So how long did it take you to buy into the premise of The Americans, the new FX show that premiered on Wednesday night? I’m honestly not sure I still accept — that is, can watch without an occasional snort of disbelief — Keri Russell and Matthew Rhys as suburban parents/KGB agents, and I’ve seen more than one episode of the thing. But, for sure, I want to keep watching, because this series will either turn into something very special, or descend into the sort of muted, dignified camp that characterizes some would-be classy cable fare.
Russell and Rhys portray Elizabeth and Philip Jennings, Russians who’ve successfully embedded themselves as sleeper agents in a suburb of Washington, D.C. It’s 1981, President Ronald Reagan has declared the USSR an “evil empire,” and one of the Jennings’ two kids needs a training bra and wants her ears pierced. As Reagan’s reelection campaign would soon say, it’s morning in America.
The premiere opened with Elizabeth, in a blonde wig, performing a sex act on an unsuspecting Department of Justice agent. By which I mean, he knew what she was doing — un-zzzzip! — but he didn’t know he was also under her, ah, surveillance. No wonder Philip exhibited a frequent expression of vague wistfulness, the one that Rhys occasionally broke out on Brothers and Sisters, but to lesser effect than here. This scene was a pungent way of quickly informing us that (a) what Elizabeth and Philip have is an arranged marriage and thus one that can withstand in-the-line-of-duty hanky-panky, and (b) Keri Russell is very committed to erasing all memories of Felicity from our minds.
I was glad to see Russell, in a recent interview, note how “strange” this marriage is, because the first few episodes of The Americans work — strain — hard to make us believe this is a union that plays convincingly to outsiders, even though Elizabeth and Philip, when out in public or chatting with the new neighbor, an FBI agent played exceedingly well by Noah Emmerich (more about that in a second), seem as stiffly “normal” as the aliens in ABC’s The Neighbors are before anyone knows they’re aliens. But maybe that’s just suburbia circa the ’80s, a time and place that is rapidly gaining the same scuffed luster as the John-Updike-Couples-era 1960s. (I’d bring up Mad Men but then we’d have to debate whether The Americans is up to the same period verisimilitude.)

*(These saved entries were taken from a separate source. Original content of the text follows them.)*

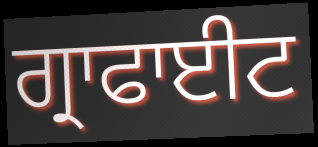
ਗ੍ਰਾਫਾਈਟ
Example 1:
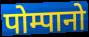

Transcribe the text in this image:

पोम्पानो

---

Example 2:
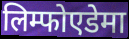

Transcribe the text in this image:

लिम्फोएडेमा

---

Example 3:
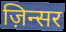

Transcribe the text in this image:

ज़िन्सर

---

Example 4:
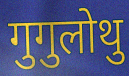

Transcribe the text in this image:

गुगुलोथु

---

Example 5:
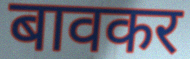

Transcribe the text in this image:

बावकर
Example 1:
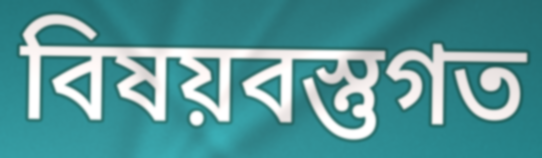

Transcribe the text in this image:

বিষয়বস্তুগত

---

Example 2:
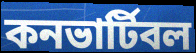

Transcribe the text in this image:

কনভার্টিবল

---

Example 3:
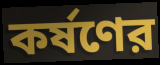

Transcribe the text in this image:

কর্ষণের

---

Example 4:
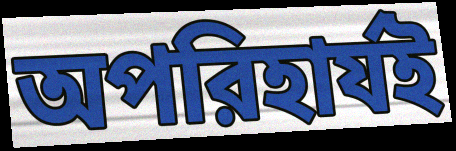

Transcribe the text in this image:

অপরিহার্যই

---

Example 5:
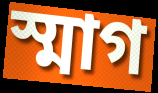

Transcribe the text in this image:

স্মাগ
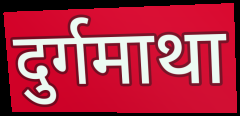
दुर्गमाथा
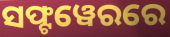
ସଫ୍ଟୱେରରେ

Series creator-writer Joe Weisberg worked for the CIA, so I’ll go with him on the spycraft details, and I know there has been media coverage in recent years of Russian sleeper agents having hidden in plain American sight for decades, so the premise is, to some extent, unassailable. There is also an instantly appealing tension in having the woman in this couple be the hard-ass professional, loyal to her Russkie roots (of Americans, Elizabeth snapped, “There’s a weakness in the people, I can feel it,” reminding me not for the first time of Natasha in Rocky & Bullwinkle), while hubby would be a bit happier if they could all just relax and dig this crazy American consumerism (big cars! air conditioning! food!). Plus, one of the executive producers is Justified‘s Graham Yost, who’s made sure Margo Martindale will join the show in the third episode for at least one story arc, so I know The Americans is going to be both briskly paced and well-cast.

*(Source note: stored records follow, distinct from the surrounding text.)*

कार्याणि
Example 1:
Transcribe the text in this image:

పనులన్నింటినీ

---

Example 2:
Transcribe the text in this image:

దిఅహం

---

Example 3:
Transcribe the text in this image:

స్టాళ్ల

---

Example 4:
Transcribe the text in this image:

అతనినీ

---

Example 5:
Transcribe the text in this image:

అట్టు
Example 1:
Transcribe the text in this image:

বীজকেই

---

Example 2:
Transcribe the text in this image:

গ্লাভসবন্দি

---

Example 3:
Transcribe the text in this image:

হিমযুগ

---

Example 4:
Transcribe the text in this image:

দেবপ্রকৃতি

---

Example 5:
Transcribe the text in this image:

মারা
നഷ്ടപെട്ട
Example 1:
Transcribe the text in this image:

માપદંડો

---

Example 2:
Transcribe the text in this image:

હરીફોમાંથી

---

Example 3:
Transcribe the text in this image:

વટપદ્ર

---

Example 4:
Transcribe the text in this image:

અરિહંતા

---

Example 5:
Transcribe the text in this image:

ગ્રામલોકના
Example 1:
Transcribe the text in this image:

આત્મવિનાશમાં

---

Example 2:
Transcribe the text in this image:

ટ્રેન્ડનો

But when executive producer Joel Fields recently told a group of TV critics that “the marriage is an allegory for international relations,” I felt some trepidation: Good popular art rarely springs from any creator going into a situation hoping to make it a metaphor for some larger issue — that kind of thing has to emerge organically, lest it sound like the key-strokes of TV critics (over-)reaching for profundity. The series has to avoid telegraphing its climaxes: You just knew that Philip would eventually circle back beat the daylights out of that ham-hock Humbert Humbert who was ogling the Jennings’ 13 year-old daughter, didn’t you?
Give The Americans its due, though. It had Elizabeth acknowledge how unlikely it is that the FBI agent would move into their cul de sac by uttering a nicely unconvincing, “It’s probably a coincidence,” and the show is not so high-falutin’ about its allegories that it doesn’t take care to shape and launch excellent suspense scenes, such as the very nice moment at the end of the premiere, when FBI Guy sneaks into the Jennings’ garage to snoop for evidence of wrongdoing and we see Philip ready to dispatch him if he had.

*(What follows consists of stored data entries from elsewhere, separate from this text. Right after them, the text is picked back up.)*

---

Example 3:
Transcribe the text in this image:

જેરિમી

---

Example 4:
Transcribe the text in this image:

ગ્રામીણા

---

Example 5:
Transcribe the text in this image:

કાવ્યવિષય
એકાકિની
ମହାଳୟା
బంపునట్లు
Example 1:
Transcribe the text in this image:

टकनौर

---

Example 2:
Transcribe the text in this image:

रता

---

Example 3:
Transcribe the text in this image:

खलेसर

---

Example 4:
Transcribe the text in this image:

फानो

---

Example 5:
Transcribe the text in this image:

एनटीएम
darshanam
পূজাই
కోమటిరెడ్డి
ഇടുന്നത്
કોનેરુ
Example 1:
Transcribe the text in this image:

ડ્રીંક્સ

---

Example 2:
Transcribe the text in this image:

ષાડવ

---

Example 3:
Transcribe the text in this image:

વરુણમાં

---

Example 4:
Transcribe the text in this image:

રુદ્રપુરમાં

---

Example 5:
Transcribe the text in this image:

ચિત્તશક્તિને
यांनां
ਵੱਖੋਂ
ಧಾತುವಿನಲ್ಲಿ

FX is taking an admirable risk with The Americans. A period drama about KGB moles scored to Quarterflash’s biggest hit (as we kids used to hear its title: “Hard On My Art”), Juice Newton, and Phil Collins’ “In the Air Tonight” (though the song [and Phil] will always scream “Miami Vice!“): My guess is that it will be a critical smash but perhaps not be a huge ratings hit. But you gotta love the network for taking a flier on a concept like this. Plus, who doesn’t want to see a whole lot more of Richard Thomas on TV, especially when he’s played a tight-arsed agency bureaucrat?